You may not know the good you do
My mother is a very skilled singer. It's her favorite art form.
One year, she went to a vocal workshop at a local university, and she learned something there that stunned her.
In singing, the very best vocal quality sounds blah to the person singing it. This is because the resonance can only be heard properly by someone outside of the singer's body. From the singer's subjective perspective, their voice will sound thin and shallow.
She remembered a wedding she had sung at a long time ago.
Before the wedding, she had prayed for weeks to sing beautifully. She'd prepared and worked hard. And then, when she sang, her voice sounded thin and shallow.
Afterwards, numerous people came up to her to say she'd sounded amazing, but she didn't believe them. She was the expert. She was the one who knew what her singing was supposed to sound like. She went home in tears, convinced she had failed.
But she had succeeded beyond her wildest dreams.
She had sung with a voice that belonged on Broadway. But she'd had no idea, because she hadn't known that the objective perspective of her work was entirely different from the subjective one.
This happens a lot.
You aren't always the best judge of your work or your life or your value. Sometimes, you simply cannot see what those around you can see clearly. Sometimes, you simply cannot hear what they hear.
Sometimes you may be exactly what someone else needs.
And not just because of your strengths. It often happens because of what you have learned from struggling to overcome your weaknesses. Sometimes you may still be in the thick of that struggle when you are what someone else needs.

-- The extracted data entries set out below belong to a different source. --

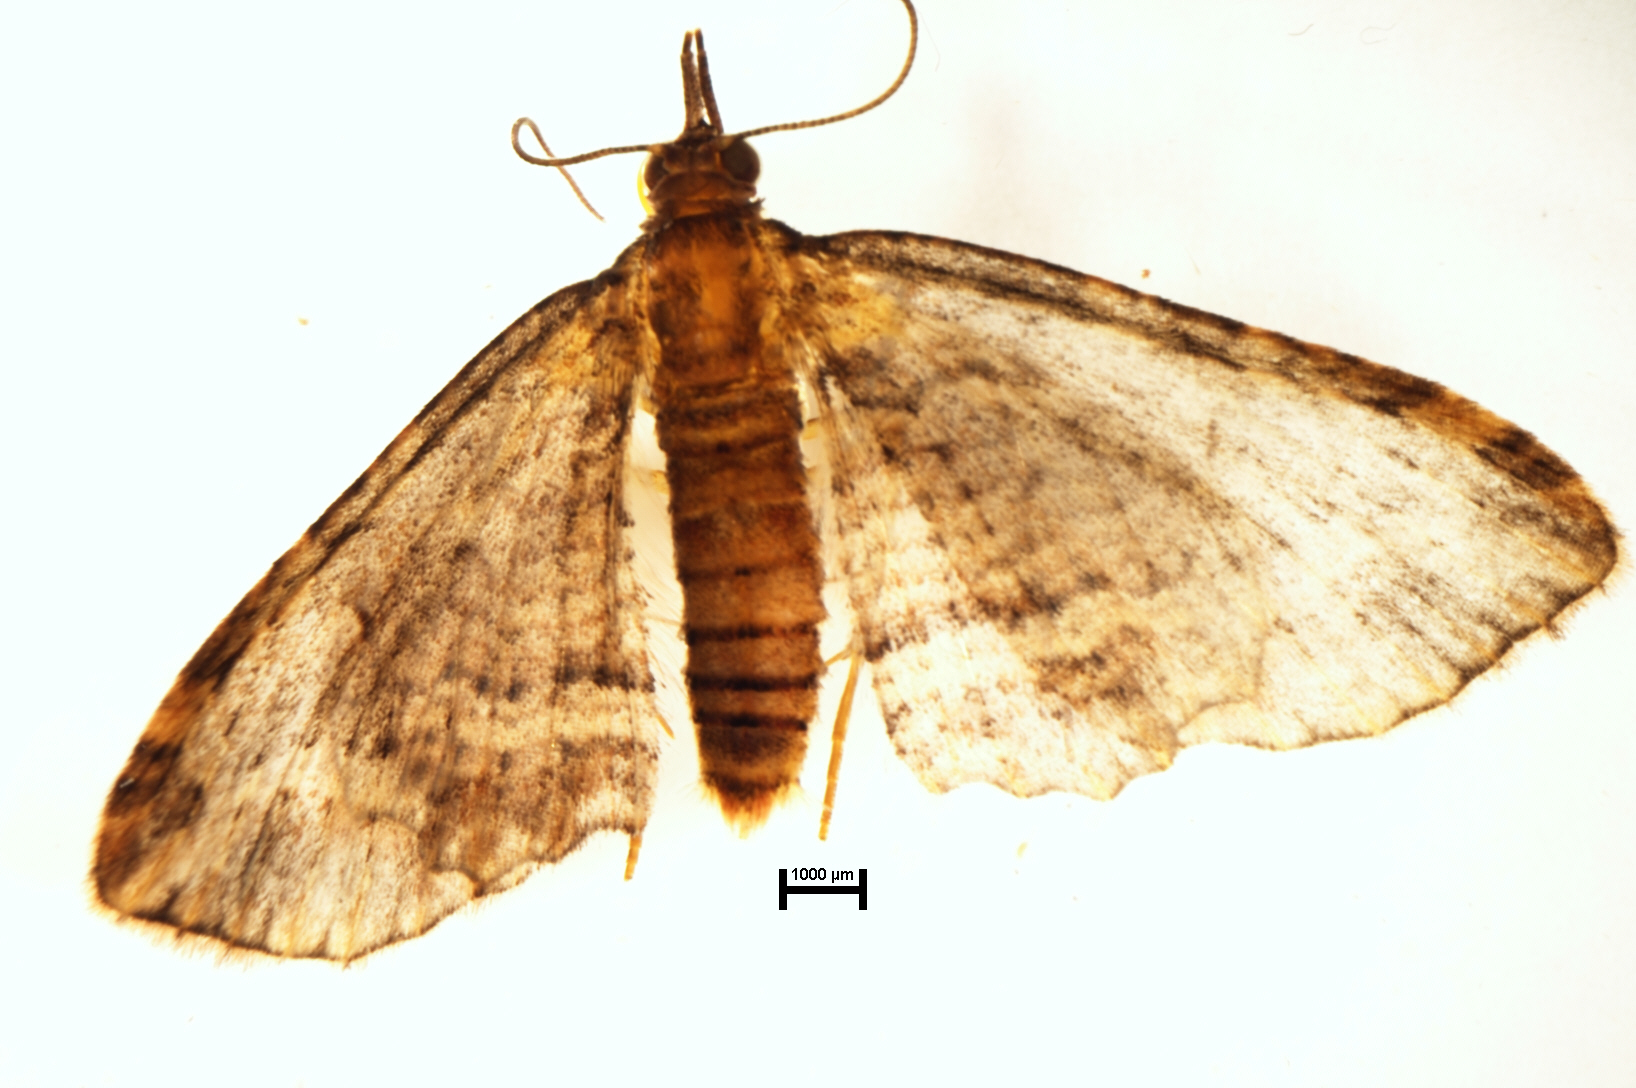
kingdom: Animalia
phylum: Arthropoda
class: Insecta
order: Lepidoptera
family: Geometridae
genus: Chloroclystis
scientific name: Chloroclystis filata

So when someone compliments you, believe them. Internalize it. Accept it. And tuck that away as a quiet source of confidence.
Chuck your pride in the garbage. Pride is the opposite of confidence. Pride is insecure, and is easily shattered. Confidence is humble, and can accept critique without losing heart.
Your work will never be perfect, but it will always have value. And you may not ever know how valuable it is to somebody else.